:: Task to complete ::
Present every line of the data below as a Markdown table with two columns, No. for the row number and Entry for the line itself, leaving out any blank lines.
# Start of Stored data
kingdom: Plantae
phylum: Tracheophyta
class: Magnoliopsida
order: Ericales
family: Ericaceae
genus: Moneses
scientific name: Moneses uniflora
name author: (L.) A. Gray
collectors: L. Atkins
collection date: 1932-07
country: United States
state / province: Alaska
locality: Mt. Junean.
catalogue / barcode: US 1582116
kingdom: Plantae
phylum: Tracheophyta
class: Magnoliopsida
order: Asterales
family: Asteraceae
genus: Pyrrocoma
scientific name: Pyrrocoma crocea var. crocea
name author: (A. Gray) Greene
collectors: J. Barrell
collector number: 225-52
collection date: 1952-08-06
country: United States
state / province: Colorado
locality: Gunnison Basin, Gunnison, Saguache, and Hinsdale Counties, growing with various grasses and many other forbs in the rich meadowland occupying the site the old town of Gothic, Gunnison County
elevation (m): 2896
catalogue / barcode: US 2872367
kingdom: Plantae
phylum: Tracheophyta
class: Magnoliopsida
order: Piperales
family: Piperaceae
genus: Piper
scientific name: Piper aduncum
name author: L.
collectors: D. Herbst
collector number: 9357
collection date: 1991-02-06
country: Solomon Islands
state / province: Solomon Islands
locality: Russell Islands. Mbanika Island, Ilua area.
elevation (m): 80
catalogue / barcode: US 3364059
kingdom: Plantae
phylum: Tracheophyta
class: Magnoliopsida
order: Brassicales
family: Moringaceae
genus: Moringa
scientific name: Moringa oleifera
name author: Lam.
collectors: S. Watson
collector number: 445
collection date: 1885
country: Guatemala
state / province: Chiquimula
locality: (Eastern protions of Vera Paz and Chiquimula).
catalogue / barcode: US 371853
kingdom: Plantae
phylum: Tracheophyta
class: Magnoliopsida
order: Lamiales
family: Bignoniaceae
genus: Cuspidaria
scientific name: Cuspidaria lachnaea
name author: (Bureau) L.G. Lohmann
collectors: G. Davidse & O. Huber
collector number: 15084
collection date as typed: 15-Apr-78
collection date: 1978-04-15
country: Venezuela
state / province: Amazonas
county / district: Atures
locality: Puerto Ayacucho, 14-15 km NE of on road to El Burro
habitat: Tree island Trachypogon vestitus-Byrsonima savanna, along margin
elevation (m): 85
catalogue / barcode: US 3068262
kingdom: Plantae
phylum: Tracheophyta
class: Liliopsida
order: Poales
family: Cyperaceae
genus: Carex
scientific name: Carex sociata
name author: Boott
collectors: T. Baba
# End of Stored data
:: Solution for this exercise ::
| No. | Entry |
|---|---|
| 1 | kingdom: Plantae |
| 2 | phylum: Tracheophyta |
| 3 | class: Magnoliopsida |
| 4 | order: Ericales |
| 5 | family: Ericaceae |
| 6 | genus: Moneses |
| 7 | scientific name: Moneses uniflora |
| 8 | name author: (L.) A. Gray |
| 9 | collectors: L. Atkins |
| 10 | collection date: 1932-07 |
| 11 | country: United States |
| 12 | state / province: Alaska |
| 13 | locality: Mt. Junean. |
| 14 | catalogue / barcode: US 1582116 |
| 15 | kingdom: Plantae |
| 16 | phylum: Tracheophyta |
| 17 | class: Magnoliopsida |
| 18 | order: Asterales |
| 19 | family: Asteraceae |
| 20 | genus: Pyrrocoma |
| 21 | scientific name: Pyrrocoma crocea var. crocea |
| 22 | name author: (A. Gray) Greene |
| 23 | collectors: J. Barrell |
| 24 | collector number: 225-52 |
| 25 | collection date: 1952-08-06 |
| 26 | country: United States |
| 27 | state / province: Colorado |
| 28 | locality: Gunnison Basin, Gunnison, Saguache, and Hinsdale Counties, growing with various grasses and many other forbs in the rich meadowland occupying the site the old town of Gothic, Gunnison County |
| 29 | elevation (m): 2896 |
| 30 | catalogue / barcode: US 2872367 |
| 31 | kingdom: Plantae |
| 32 | phylum: Tracheophyta |
| 33 | class: Magnoliopsida |
| 34 | order: Piperales |
| 35 | family: Piperaceae |
| 36 | genus: Piper |
| 37 | scientific name: Piper aduncum |
| 38 | name author: L. |
| 39 | collectors: D. Herbst |
| 40 | collector number: 9357 |
| 41 | collection date: 1991-02-06 |
| 42 | country: Solomon Islands |
| 43 | state / province: Solomon Islands |
| 44 | locality: Russell Islands. Mbanika Island, Ilua area. |
| 45 | elevation (m): 80 |
| 46 | catalogue / barcode: US 3364059 |
| 47 | kingdom: Plantae |
| 48 | phylum: Tracheophyta |
| 49 | class: Magnoliopsida |
| 50 | order: Brassicales |
| 51 | family: Moringaceae |
| 52 | genus: Moringa |
| 53 | scientific name: Moringa oleifera |
| 54 | name author: Lam. |
| 55 | collectors: S. Watson |
| 56 | collector number: 445 |
| 57 | collection date: 1885 |
| 58 | country: Guatemala |
| 59 | state / province: Chiquimula |
| 60 | locality: (Eastern protions of Vera Paz and Chiquimula). |
| 61 | catalogue / barcode: US 371853 |
| 62 | kingdom: Plantae |
| 63 | phylum: Tracheophyta |
| 64 | class: Magnoliopsida |
| 65 | order: Lamiales |
| 66 | family: Bignoniaceae |
| 67 | genus: Cuspidaria |
| 68 | scientific name: Cuspidaria lachnaea |
| 69 | name author: (Bureau) L.G. Lohmann |
| 70 | collectors: G. Davidse & O. Huber |
| 71 | collector number: 15084 |
| 72 | collection date as typed: 15-Apr-78 |
| 73 | collection date: 1978-04-15 |
| 74 | country: Venezuela |
| 75 | state / province: Amazonas |
| 76 | county / district: Atures |
| 77 | locality: Puerto Ayacucho, 14-15 km NE of on road to El Burro |
| 78 | habitat: Tree island Trachypogon vestitus-Byrsonima savanna, along margin |
| 79 | elevation (m): 85 |
| 80 | catalogue / barcode: US 3068262 |
| 81 | kingdom: Plantae |
| 82 | phylum: Tracheophyta |
| 83 | class: Liliopsida |
| 84 | order: Poales |
| 85 | family: Cyperaceae |
| 86 | genus: Carex |
| 87 | scientific name: Carex sociata |
| 88 | name author: Boott |
| 89 | collectors: T. Baba |